**Exercise aim:** Your job is to give again, exactly and with no additions, the lines in the records below from the one with "одяг для волейболу, сублімаційна" through the one with "Турист покупает несколько бутылок вина, чтобы", both included. Omit the pictures.

**Stored data:**
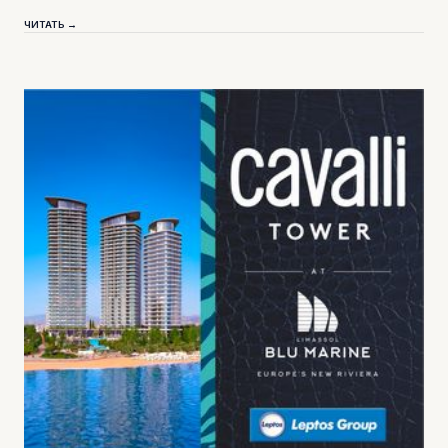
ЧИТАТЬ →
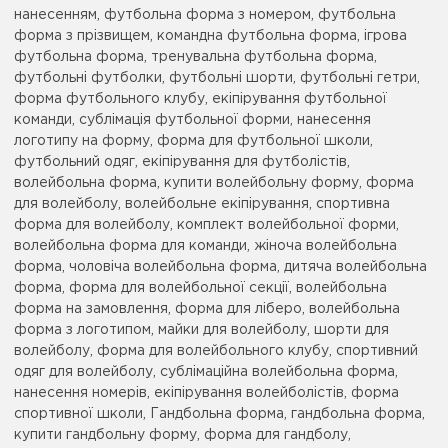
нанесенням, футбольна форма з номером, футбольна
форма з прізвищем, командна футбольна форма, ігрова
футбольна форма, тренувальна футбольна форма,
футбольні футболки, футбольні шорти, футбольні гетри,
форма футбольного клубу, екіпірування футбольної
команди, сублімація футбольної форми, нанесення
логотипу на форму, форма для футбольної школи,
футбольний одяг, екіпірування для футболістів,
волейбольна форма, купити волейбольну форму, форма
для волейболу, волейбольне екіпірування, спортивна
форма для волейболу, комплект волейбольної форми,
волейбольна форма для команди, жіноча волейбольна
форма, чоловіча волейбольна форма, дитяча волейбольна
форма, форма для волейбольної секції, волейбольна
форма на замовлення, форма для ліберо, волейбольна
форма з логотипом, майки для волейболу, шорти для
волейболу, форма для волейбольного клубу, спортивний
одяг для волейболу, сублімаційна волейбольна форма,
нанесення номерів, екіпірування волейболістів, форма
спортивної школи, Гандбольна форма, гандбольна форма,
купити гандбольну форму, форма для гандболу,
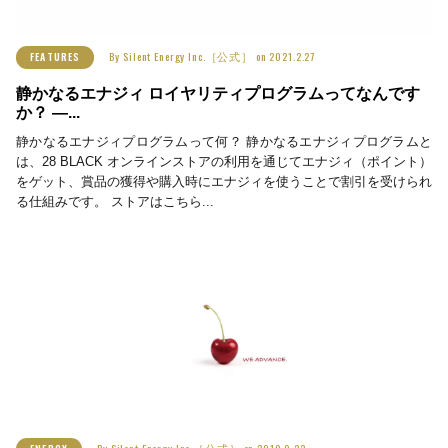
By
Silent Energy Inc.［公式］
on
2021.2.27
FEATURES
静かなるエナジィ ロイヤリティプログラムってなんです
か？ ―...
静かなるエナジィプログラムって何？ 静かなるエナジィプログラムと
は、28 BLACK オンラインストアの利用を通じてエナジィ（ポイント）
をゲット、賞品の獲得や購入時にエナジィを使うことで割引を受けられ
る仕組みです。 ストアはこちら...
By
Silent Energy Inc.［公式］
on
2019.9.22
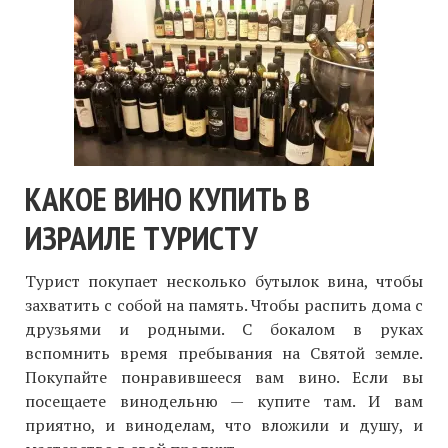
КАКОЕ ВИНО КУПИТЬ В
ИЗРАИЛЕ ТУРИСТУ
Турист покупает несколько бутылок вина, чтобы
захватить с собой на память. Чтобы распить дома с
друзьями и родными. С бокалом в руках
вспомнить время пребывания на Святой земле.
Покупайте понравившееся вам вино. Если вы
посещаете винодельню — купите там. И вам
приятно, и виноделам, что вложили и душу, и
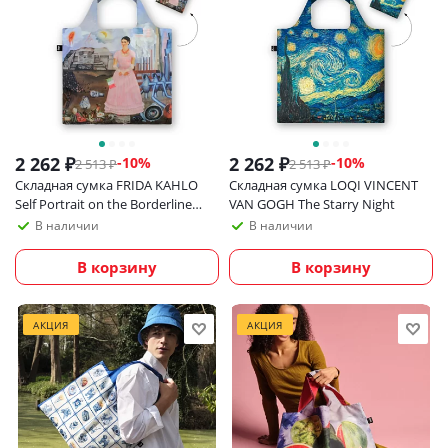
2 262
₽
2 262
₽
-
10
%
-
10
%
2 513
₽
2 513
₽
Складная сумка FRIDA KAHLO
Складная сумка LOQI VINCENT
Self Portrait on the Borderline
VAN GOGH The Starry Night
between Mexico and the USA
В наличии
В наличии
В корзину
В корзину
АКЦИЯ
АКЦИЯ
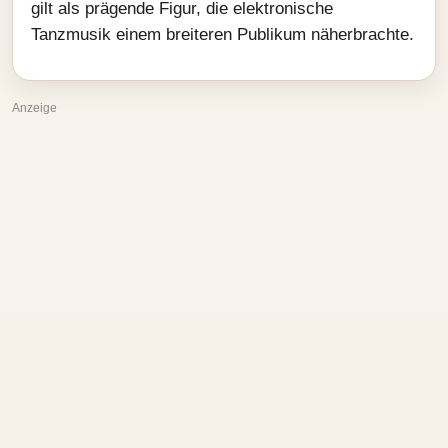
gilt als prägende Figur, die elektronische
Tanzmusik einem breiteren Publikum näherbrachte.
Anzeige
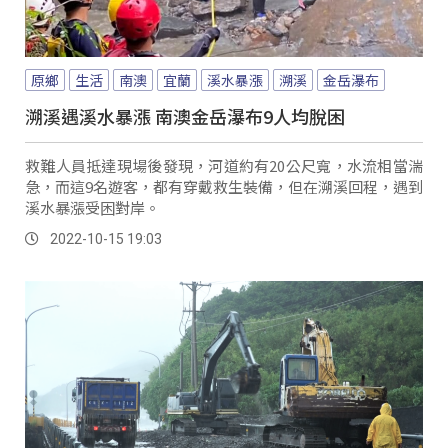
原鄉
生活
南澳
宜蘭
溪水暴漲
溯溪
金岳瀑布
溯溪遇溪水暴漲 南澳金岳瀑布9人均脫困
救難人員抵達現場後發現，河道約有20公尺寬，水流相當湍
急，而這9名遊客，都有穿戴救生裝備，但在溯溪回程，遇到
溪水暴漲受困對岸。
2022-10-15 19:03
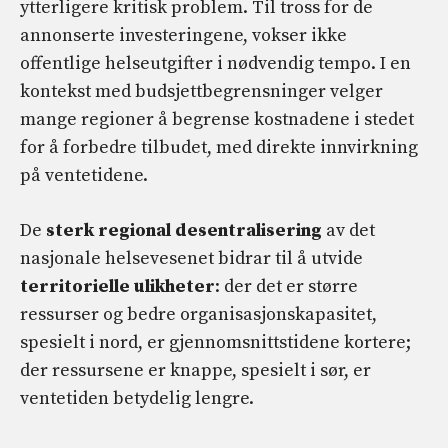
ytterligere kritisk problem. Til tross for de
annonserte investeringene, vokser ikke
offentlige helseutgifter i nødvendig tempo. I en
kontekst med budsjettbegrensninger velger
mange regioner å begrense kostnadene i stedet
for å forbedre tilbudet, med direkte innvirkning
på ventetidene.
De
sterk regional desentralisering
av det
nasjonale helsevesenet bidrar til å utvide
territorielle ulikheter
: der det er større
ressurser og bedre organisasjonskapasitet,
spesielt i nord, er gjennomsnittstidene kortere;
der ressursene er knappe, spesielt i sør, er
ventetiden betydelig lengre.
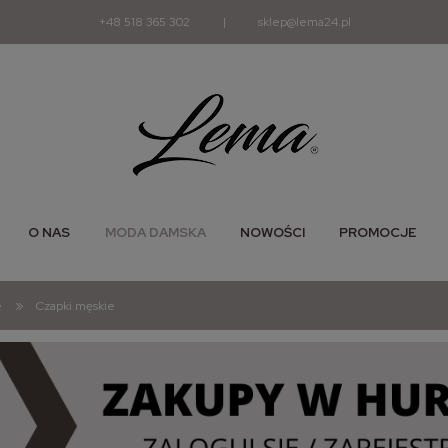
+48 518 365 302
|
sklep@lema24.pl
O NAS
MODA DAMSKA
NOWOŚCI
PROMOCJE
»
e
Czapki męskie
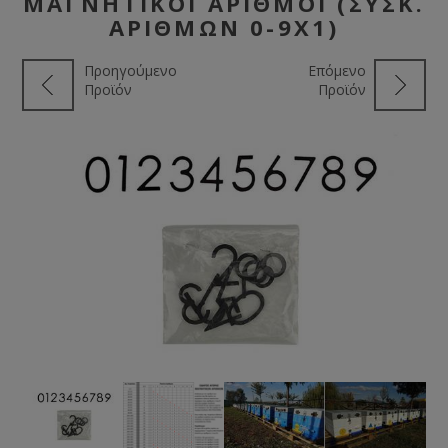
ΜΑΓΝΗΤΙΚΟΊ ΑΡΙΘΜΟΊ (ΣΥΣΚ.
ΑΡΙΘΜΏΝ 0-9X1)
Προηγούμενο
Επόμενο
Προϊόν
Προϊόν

**Exercise result:**
одяг для волейболу, сублімаційна волейбольна форма,
нанесення номерів, екіпірування волейболістів, форма
спортивної школи, Гандбольна форма, гандбольна форма,
купити гандбольну форму, форма для гандболу,
By
Silent Energy Inc.［公式］
on
2021.2.27
FEATURES
静かなるエナジィ ロイヤリティプログラムってなんです
か？ ―...
静かなるエナジィプログラムって何？ 静かなるエナジィプログラムと
は、28 BLACK オンラインストアの利用を通じてエナジィ（ポイント）
をゲット、賞品の獲得や購入時にエナジィを使うことで割引を受けられ
る仕組みです。 ストアはこちら...
By
Silent Energy Inc.［公式］
on
2019.9.22
КАКОЕ ВИНО КУПИТЬ В
ИЗРАИЛЕ ТУРИСТУ
Турист покупает несколько бутылок вина, чтобы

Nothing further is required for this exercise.